# [TO BE DONE]
Pull out every line of the records below and reproduce each one verbatim, without any changes.

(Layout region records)
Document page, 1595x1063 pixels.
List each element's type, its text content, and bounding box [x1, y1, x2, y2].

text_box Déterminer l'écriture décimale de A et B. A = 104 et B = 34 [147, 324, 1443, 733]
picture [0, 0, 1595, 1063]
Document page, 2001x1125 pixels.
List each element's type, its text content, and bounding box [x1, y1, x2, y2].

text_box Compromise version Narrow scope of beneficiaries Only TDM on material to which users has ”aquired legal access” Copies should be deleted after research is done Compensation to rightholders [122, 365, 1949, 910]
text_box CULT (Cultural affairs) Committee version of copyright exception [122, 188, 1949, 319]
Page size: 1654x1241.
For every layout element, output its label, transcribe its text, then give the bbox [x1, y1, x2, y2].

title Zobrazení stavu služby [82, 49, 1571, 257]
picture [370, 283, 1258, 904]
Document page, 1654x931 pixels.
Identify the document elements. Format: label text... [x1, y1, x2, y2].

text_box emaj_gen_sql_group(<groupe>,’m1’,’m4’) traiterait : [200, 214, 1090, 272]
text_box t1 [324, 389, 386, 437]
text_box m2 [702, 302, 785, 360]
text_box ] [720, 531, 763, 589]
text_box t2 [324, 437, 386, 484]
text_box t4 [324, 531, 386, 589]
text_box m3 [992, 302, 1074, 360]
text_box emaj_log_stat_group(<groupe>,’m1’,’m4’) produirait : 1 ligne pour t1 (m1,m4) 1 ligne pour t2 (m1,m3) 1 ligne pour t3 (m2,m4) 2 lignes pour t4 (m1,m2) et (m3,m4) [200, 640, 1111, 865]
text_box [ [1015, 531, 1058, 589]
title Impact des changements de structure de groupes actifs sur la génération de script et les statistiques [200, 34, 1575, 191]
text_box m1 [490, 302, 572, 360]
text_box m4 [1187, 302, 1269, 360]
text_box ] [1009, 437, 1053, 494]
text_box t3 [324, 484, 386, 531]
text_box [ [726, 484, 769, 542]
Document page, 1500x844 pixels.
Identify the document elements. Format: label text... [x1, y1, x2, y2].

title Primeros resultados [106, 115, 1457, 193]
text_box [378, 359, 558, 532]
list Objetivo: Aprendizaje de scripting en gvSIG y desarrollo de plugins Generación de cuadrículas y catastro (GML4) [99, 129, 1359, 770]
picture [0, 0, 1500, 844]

# [EXERCISE SOLUTION]
Document page, 1595x1063 pixels.
List each element's type, its text content, and bounding box [x1, y1, x2, y2].

text_box Déterminer l'écriture décimale de A et B. A = 104 et B = 34 [147, 324, 1443, 733]
picture [0, 0, 1595, 1063]
Document page, 2001x1125 pixels.
List each element's type, its text content, and bounding box [x1, y1, x2, y2].

text_box Compromise version Narrow scope of beneficiaries Only TDM on material to which users has ”aquired legal access” Copies should be deleted after research is done Compensation to rightholders [122, 365, 1949, 910]
text_box CULT (Cultural affairs) Committee version of copyright exception [122, 188, 1949, 319]
Page size: 1654x1241.
For every layout element, output its label, transcribe its text, then give the bbox [x1, y1, x2, y2].

title Zobrazení stavu služby [82, 49, 1571, 257]
picture [370, 283, 1258, 904]
Document page, 1654x931 pixels.
Identify the document elements. Format: label text... [x1, y1, x2, y2].

text_box emaj_gen_sql_group(<groupe>,’m1’,’m4’) traiterait : [200, 214, 1090, 272]
text_box t1 [324, 389, 386, 437]
text_box m2 [702, 302, 785, 360]
text_box ] [720, 531, 763, 589]
text_box t2 [324, 437, 386, 484]
text_box t4 [324, 531, 386, 589]
text_box m3 [992, 302, 1074, 360]
text_box emaj_log_stat_group(<groupe>,’m1’,’m4’) produirait : 1 ligne pour t1 (m1,m4) 1 ligne pour t2 (m1,m3) 1 ligne pour t3 (m2,m4) 2 lignes pour t4 (m1,m2) et (m3,m4) [200, 640, 1111, 865]
text_box [ [1015, 531, 1058, 589]
title Impact des changements de structure de groupes actifs sur la génération de script et les statistiques [200, 34, 1575, 191]
text_box m1 [490, 302, 572, 360]
text_box m4 [1187, 302, 1269, 360]
text_box ] [1009, 437, 1053, 494]
text_box t3 [324, 484, 386, 531]
text_box [ [726, 484, 769, 542]
Document page, 1500x844 pixels.
Identify the document elements. Format: label text... [x1, y1, x2, y2].

title Primeros resultados [106, 115, 1457, 193]
text_box [378, 359, 558, 532]
list Objetivo: Aprendizaje de scripting en gvSIG y desarrollo de plugins Generación de cuadrículas y catastro (GML4) [99, 129, 1359, 770]
picture [0, 0, 1500, 844]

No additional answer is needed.